Data for processing:

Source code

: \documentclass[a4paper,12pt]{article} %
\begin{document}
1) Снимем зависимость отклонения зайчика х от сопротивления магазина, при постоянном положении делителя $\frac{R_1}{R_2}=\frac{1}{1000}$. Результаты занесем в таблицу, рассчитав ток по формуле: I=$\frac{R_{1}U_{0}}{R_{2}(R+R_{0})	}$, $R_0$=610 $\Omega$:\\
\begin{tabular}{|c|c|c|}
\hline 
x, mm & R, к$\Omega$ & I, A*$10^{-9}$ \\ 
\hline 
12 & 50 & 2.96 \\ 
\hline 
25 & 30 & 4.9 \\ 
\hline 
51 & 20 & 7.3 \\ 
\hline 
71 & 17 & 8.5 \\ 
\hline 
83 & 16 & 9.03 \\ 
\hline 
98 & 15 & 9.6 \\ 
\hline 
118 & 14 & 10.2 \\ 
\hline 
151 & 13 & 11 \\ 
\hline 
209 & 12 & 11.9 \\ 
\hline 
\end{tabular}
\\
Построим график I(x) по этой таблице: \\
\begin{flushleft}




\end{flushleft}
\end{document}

What needs to be done: Line by line, copy the records exactly.

Response area:
Source code

: \documentclass[a4paper,12pt]{article} %
\begin{document}
1) Снимем зависимость отклонения зайчика х от сопротивления магазина, при постоянном положении делителя $\frac{R_1}{R_2}=\frac{1}{1000}$. Результаты занесем в таблицу, рассчитав ток по формуле: I=$\frac{R_{1}U_{0}}{R_{2}(R+R_{0})	}$, $R_0$=610 $\Omega$:\\
\begin{tabular}{|c|c|c|}
\hline 
x, mm & R, к$\Omega$ & I, A*$10^{-9}$ \\ 
\hline 
12 & 50 & 2.96 \\ 
\hline 
25 & 30 & 4.9 \\ 
\hline 
51 & 20 & 7.3 \\ 
\hline 
71 & 17 & 8.5 \\ 
\hline 
83 & 16 & 9.03 \\ 
\hline 
98 & 15 & 9.6 \\ 
\hline 
118 & 14 & 10.2 \\ 
\hline 
151 & 13 & 11 \\ 
\hline 
209 & 12 & 11.9 \\ 
\hline 
\end{tabular}
\\
Построим график I(x) по этой таблице: \\
\begin{flushleft}




\end{flushleft}
\end{document}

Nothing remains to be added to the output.